Martina Perin, 24 anni, esordio letterario con “Le rose blu”. «Un sogno che si realizza»

Il romanzo ha per protagonista un giovane storico e archeologo, è ambientato a Ravenna e sfiora la storia della famiglia Rasponi a cui sono dedicate strade e palazzi.

A soli 24 anni Martina Perin ha realizzato il sogno di pubblicare il suo primo romanzo che si intitola “Le rose blu”, da qualche giorno disponibile in versione cartacea ed ebook in tutte le librerie o nei principali store online.

Il suo è un libro che parla anche di Ravenna, ambientato proprio nell’ex capitale bizantina, la città in cui l’autrice è cresciuta, benché sia nata in Puglia e il cognome riveli origini venete. «Mi sono trasferita in città con i genitori, una settimana dopo la mia nascita», rivela. Fin da bambina si fa notare per la sua spiccata fantasia e passione per la lettura. Dopo vari tentativi, è arrivata all’esordio letterario.

Martina, partendo dal romanzo: il protagonista è un giovane storico e archeologo. Può svelare qualcosa in più?

«Si chiama Tommaso De Lucia e ha ereditato dal nonno Armando, appassionato di misteri ed enigmi, l’interesse per l’archeologia e tutto ciò va scoperto. Sulle indicazioni ereditate dal nonno, inizia così una caccia al tesoro per ritrovare un antico medaglione dalla fattura stupefacente: il gioiello Rasponi. Più le ricerche avanzano e più Tommaso scopre le sfaccettature di una storia abominevole. Al lettore il compito di scoprire qual è il crudele segreto che racchiude l’antico monile rasponiano e che coinvolgerà il giovane archeologo in una miriade di colpi di scena».
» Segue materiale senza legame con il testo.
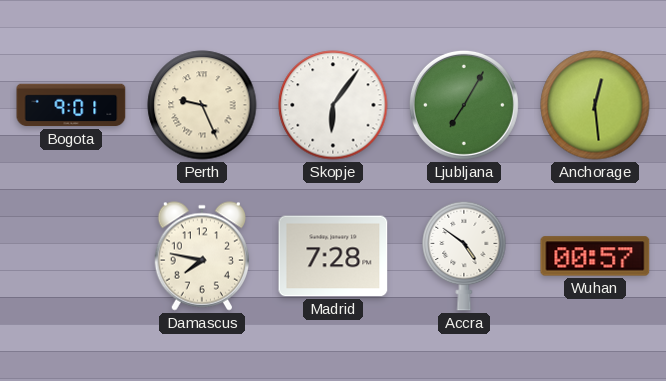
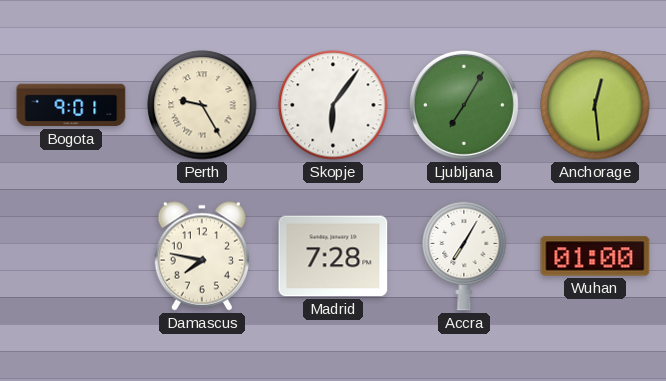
Perth: 9:26 -> 9:25
Accra: 4:51 -> 7:05
Wuhan: 00:57 -> 01:00
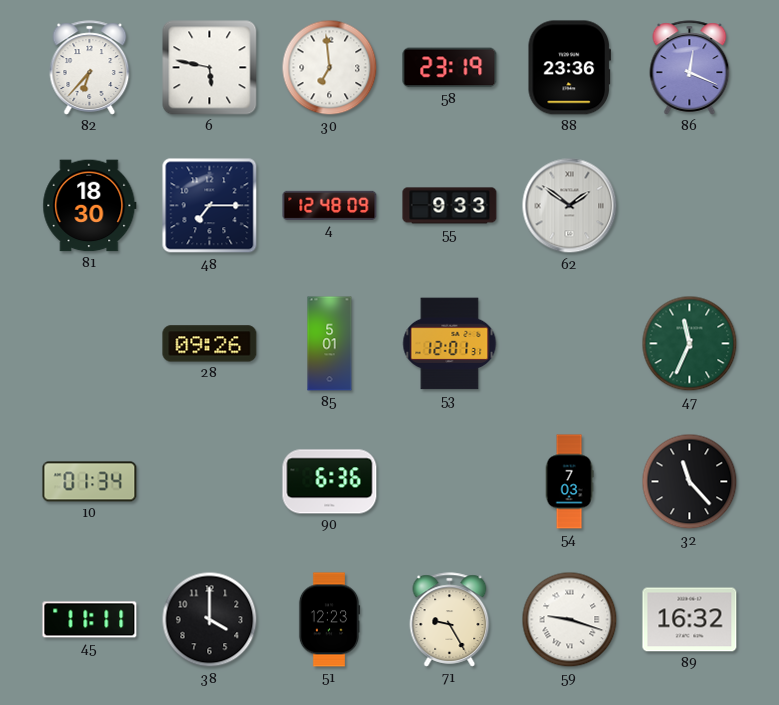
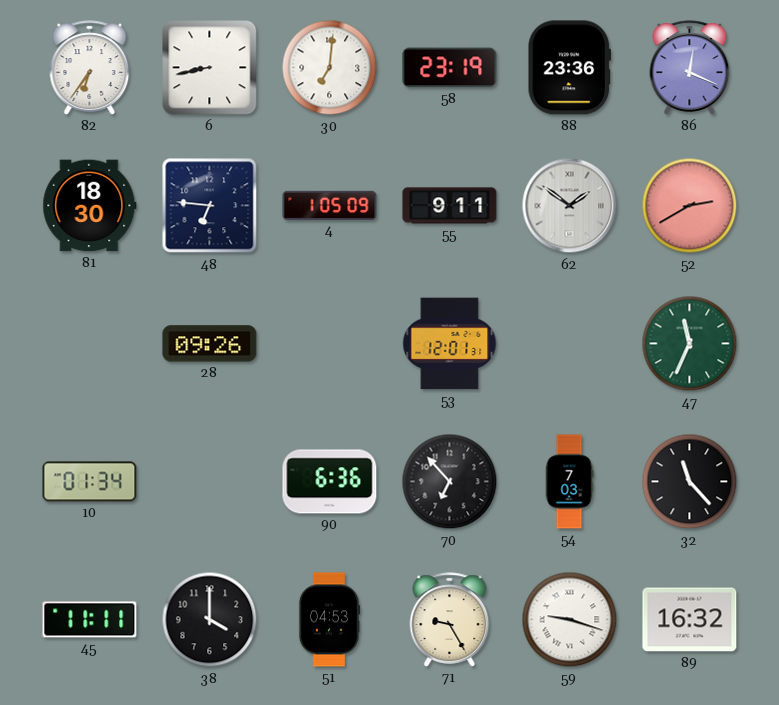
82: 6:37 -> 6:36
6: 5:47 -> 8:43
30: 6:59 -> 7:01
48: 7:15 -> 6:46
4: 12:48 -> 1:05
55: 9:33 -> 9:11
52: none -> 2:40
85: 5:01 -> none
70: none -> 6:53
51: 12:23 -> 04:53
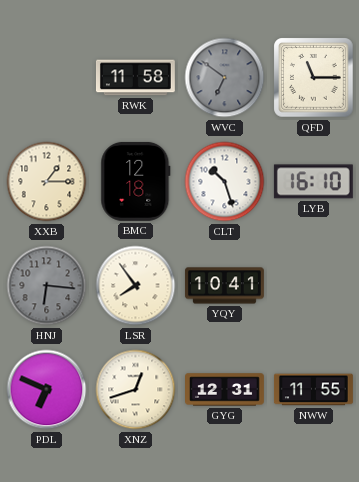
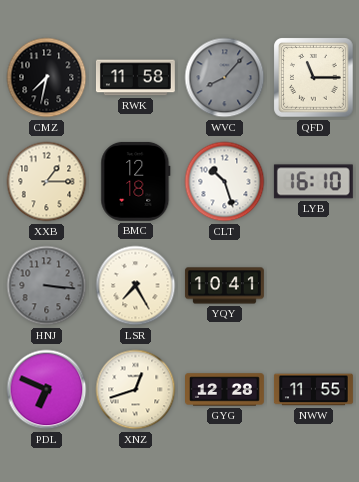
CMZ: none -> 7:32
WVC: 6:51 -> 8:07
HNJ: 6:16 -> 3:16
LSR: 7:54 -> 7:25
GYG: 12:31 -> 12:28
E qui si ‘sfiora’ la storia ravennate: il gioiello rasponiano, però, è sua invenzione?

«Sì, perché avevo bisogno di un tesoro da far cercare al protagonista. Ho tratto comunque spunto dallo storico stemma araldico della famiglia Rasponi. Le due branche di leone recise e disposte a croce di Sant’Andrea sono state, infatti, riportate nel romanzo e sulla copertina in veste di ornamento a un medaglione antico e andato disperso per secoli… una mia specifica fantasia che ho voluto mostrare anche ai lettori».

Cosa c’è invece di realistico e come si è documentata sulla famiglia Rasponi, molto conosciuta a Ravenna?

«Nel romanzo ho inserito caratteri storici, legati a personalità dei Rasponi realmente esistite e caratteristiche del paesaggio che, inevitabilmente, andavano riportate quasi fedelmente. Inizialmente ho ricercato sul web, poi sono andata in biblioteca e anche in alcune librerie dell’usato, quando ho avuto bisogno di dettagli e informazioni più precise, come il nome di una certa strada in un determinato anno la tipologia di fondamenta di un palazzo. Ho anche visitato più volte alcune residenze per poterle descrivere meglio nelle varie scene. Una ricerca lunga e minuziosa ma entusiasmante».

In ogni romanzo che si rispetti, c’è sempre qualcosa di autobiografico. In questo caso?

«La porzione più grande della storia è composta dall’immaginazione ma alcuni dettagli sui protagonisti, come alcuni nomi o abitudini, e sul contesto sono legate alla mia vita e alle mie esperienze personali. Preferisco però non entrare troppo nei dettagli».

Quando ha scoperto l’amore per la scrittura?

«Già a quattro anni mi divertivo a raccontare storie di pura fantasia, con familiari e amici. Ho cominciato a scrivere verso i dodici anni, più che altro racconti. Ma non mi sentivo mai soddisfatta del risultato. Ci è voluto del tempo, molta pazienza, per trovare la giusta ispirazione».

Ricorda cosa in particolare l’ha ispirata per questa sua prima prova letteraria?

«La storia stessa di Ravenna. Ecco perché l’ho ambientato in città. Ricordo che nel febbraio 2021, avevo finito la sessione invernale di esami universitari e cercavo qualcosa per svagare la mente. Senza un vero perché mi sono messa a cercare informazioni sulla storia di Ravenna e, all’improvviso, mi si è accesa una lampadina e ho iniziato a buttare giù il progetto».